Now, I know that’s kind of a strange concept given the success both my father and I have had in Hollywood over the last decade. When I first started my career as a professional actor at the age of 8, I think people actually enjoyed seeing me work alongside my dad in The Pursuit Of Happyness. I guess it was kind of endearing in a way because I came off as sort of naïve and, to be truthful, I probably surprised people with my acting ability.

But I can’t help but think that maybe, somewhere along the line, when my wealthy, A-list celebrity parents began developing projects solely as vehicles to build my career and make the Smith family hundreds of millions of dollars richer than it already was, the concept of my father using his clout to shoehorn me into co-starring film roles might possibly have started rubbing people the wrong way. I can certainly see, for instance, how my dad contriving a $130-million Hollywood science-fiction film in an attempt to promote me to his level of fame and fortune could maybe come across as a tad self-serving.

In fact, maybe—just maybe—people might view the movie as less of a great film starring an actor they love and his lovable son, and more of a soulless vanity project. Or go so far as to say such blatant nepotism and hunger for fame is the biggest problem in Hollywood today, and in the United States of America as a whole.

It’s possible, is all I’m saying.

Let’s just say, for argument’s sake, that I was an average, everyday American consumer. Would I enjoy seeing an incredibly rich and famous man use his money and power to make his children incredibly rich and famous? Would I enjoy seeing the face of a young teenager plastered on movie posters across the entire nation, not because of who he is, but because of who his father is? To be totally honest, I’m not so sure I would. In fact, it’s conceivable that I might find it unbelievably infuriating and downright unbearable.

Then again, though, when I take a step back and really think about it, I guess there are maybe one or two things that my family does that could put off the general public. Like my parents completely manufacturing a singing career for my younger sister Willow, for example. Or my musical collaboration with Justin Bieber to promote my last film, The Karate Kid. In fact, one might say that my entire friendship with Justin Bieber, and the image of two very rich, very entitled teenagers hanging out until six in the morning may in fact hurt my overall image, as opposed to enhancing it. Does that make sense?

Come to think of it, I suppose it is entirely possible that there are a few moviegoers out there right now who are saying something along the lines of, “Actually, this whole movie seems really cold, calculated, and designed purely to raise the media profile of the film’s millionaire movie star and his young, precociously famous son. And, because of these things, I do not want to see After Earth at all. I’d much rather go see that dumb magician movie this weekend instead.”

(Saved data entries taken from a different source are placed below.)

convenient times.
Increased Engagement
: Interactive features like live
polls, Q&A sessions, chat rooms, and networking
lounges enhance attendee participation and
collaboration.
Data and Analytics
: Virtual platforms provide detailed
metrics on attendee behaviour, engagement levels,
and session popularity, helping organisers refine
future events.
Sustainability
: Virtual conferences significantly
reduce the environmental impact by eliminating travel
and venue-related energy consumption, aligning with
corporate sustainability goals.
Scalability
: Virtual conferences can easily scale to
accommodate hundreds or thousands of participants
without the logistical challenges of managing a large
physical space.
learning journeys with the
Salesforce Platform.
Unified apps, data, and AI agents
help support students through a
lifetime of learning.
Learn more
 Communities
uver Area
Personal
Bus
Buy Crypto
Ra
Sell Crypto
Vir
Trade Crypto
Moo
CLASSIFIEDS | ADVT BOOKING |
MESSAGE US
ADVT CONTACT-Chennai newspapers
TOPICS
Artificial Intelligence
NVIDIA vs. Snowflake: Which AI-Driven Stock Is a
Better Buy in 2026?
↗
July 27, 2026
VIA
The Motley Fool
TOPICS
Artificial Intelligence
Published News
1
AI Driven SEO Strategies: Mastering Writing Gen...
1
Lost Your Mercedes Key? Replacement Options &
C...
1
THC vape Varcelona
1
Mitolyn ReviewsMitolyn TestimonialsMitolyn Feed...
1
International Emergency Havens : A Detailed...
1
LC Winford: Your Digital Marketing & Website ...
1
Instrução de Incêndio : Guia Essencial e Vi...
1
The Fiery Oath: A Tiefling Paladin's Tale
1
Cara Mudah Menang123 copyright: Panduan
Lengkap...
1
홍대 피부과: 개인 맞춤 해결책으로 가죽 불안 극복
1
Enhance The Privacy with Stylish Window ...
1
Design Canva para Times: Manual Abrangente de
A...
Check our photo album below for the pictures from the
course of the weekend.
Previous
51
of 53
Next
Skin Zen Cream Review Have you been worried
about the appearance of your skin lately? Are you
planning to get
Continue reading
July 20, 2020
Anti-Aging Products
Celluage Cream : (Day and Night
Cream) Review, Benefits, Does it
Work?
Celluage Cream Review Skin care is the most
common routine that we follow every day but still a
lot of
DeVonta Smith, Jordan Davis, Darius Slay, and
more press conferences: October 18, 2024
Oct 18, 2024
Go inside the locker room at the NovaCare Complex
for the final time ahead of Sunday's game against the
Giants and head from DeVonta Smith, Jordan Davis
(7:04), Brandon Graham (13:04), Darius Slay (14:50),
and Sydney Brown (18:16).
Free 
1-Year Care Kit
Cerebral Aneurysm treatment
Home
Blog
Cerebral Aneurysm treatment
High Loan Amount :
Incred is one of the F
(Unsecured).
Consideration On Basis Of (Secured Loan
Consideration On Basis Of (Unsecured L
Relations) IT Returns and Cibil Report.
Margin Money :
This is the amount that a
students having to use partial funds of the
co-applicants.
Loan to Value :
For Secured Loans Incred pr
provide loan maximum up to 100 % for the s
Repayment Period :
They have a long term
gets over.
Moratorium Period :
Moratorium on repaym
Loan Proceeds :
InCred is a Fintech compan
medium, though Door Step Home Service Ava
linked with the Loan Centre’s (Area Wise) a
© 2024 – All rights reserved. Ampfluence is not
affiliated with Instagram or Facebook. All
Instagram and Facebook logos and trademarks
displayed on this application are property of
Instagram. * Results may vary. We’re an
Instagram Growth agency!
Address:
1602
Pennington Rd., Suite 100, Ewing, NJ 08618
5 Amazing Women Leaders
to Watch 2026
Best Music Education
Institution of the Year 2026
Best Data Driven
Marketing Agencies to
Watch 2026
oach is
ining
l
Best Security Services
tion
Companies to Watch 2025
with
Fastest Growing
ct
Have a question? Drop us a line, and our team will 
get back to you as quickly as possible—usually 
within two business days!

Hell, one could even conceivably argue that my parents are doing me a huge disservice by giving me a career that I didn’t necessarily earn myself, creating a wave of ill will toward me that will be more or less impossible to shed for the rest of my life. And, as it were, maybe raising me and my sister in the glamorous, vapid cocoon of Hollywood and setting absolutely no boundaries whatsoever for us and allowing us to pretty much do and have whatever we want is not, in fact, a good way to raise children. You know, at this point, I wouldn’t fault someone for thinking that my father and mother have utterly lost their grip on reality and what it means to be a normal human being in today’s world.

But hey, at the end of the day, I’m rich, I’m famous, I’ll soon be getting my own house, and my newest movie will probably make millions of dollars at the box office this weekend. So who gives a fuck what you people think?